WHAT IS BEING ASKED: Can you transcribe the items below word for word, starting at their very first line and ending at the line that contains "Budget max (€)", with both of those lines included?

INFORMATION PROVIDED:
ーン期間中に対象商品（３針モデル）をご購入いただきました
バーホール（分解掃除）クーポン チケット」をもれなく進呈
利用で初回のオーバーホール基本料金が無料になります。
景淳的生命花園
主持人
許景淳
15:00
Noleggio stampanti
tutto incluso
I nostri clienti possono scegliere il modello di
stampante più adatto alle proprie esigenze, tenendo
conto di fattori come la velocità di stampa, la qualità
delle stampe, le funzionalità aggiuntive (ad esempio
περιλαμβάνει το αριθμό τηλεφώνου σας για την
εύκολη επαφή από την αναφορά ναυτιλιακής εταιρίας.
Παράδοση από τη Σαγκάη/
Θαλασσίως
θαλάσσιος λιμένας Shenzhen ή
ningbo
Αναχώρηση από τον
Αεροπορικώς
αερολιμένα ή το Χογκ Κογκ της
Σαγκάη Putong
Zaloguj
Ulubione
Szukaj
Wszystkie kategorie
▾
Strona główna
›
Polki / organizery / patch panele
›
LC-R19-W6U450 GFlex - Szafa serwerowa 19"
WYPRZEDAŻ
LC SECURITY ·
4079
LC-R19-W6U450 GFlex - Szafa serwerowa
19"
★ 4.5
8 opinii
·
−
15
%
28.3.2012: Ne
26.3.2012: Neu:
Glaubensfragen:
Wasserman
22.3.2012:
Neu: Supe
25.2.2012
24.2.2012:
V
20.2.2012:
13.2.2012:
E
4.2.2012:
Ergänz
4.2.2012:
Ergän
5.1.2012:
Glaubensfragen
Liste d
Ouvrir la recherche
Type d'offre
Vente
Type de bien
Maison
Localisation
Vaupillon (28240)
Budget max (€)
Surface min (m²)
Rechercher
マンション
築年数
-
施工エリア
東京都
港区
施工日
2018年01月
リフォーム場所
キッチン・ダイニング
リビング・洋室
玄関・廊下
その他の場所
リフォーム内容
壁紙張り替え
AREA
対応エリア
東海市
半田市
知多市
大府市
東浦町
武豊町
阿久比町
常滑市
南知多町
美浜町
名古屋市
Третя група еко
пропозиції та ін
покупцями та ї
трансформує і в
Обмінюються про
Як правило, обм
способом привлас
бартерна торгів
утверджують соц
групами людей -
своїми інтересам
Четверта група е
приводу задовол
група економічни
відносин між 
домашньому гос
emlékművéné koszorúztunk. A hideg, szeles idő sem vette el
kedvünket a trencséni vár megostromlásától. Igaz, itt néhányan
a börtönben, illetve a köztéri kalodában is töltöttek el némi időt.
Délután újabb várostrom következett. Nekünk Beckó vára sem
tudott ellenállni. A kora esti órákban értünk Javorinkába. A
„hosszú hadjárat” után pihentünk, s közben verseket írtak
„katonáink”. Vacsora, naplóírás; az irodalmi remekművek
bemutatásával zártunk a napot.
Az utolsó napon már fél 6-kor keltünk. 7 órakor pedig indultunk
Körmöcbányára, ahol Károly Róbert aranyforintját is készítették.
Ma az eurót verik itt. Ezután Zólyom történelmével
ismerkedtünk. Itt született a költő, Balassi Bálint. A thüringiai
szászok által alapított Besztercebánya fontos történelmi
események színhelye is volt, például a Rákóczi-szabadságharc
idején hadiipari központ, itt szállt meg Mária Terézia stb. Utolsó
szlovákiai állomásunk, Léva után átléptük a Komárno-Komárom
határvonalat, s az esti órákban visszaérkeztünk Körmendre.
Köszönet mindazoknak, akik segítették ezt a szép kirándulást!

SOLUTION TO THIS EXERCISE:
ーン期間中に対象商品（３針モデル）をご購入いただきました
バーホール（分解掃除）クーポン チケット」をもれなく進呈
利用で初回のオーバーホール基本料金が無料になります。
景淳的生命花園
主持人
許景淳
15:00
Noleggio stampanti
tutto incluso
I nostri clienti possono scegliere il modello di
stampante più adatto alle proprie esigenze, tenendo
conto di fattori come la velocità di stampa, la qualità
delle stampe, le funzionalità aggiuntive (ad esempio
περιλαμβάνει το αριθμό τηλεφώνου σας για την
εύκολη επαφή από την αναφορά ναυτιλιακής εταιρίας.
Παράδοση από τη Σαγκάη/
Θαλασσίως
θαλάσσιος λιμένας Shenzhen ή
ningbo
Αναχώρηση από τον
Αεροπορικώς
αερολιμένα ή το Χογκ Κογκ της
Σαγκάη Putong
Zaloguj
Ulubione
Szukaj
Wszystkie kategorie
▾
Strona główna
›
Polki / organizery / patch panele
›
LC-R19-W6U450 GFlex - Szafa serwerowa 19"
WYPRZEDAŻ
LC SECURITY ·
4079
LC-R19-W6U450 GFlex - Szafa serwerowa
19"
★ 4.5
8 opinii
·
−
15
%
28.3.2012: Ne
26.3.2012: Neu:
Glaubensfragen:
Wasserman
22.3.2012:
Neu: Supe
25.2.2012
24.2.2012:
V
20.2.2012:
13.2.2012:
E
4.2.2012:
Ergänz
4.2.2012:
Ergän
5.1.2012:
Glaubensfragen
Liste d
Ouvrir la recherche
Type d'offre
Vente
Type de bien
Maison
Localisation
Vaupillon (28240)
Budget max (€)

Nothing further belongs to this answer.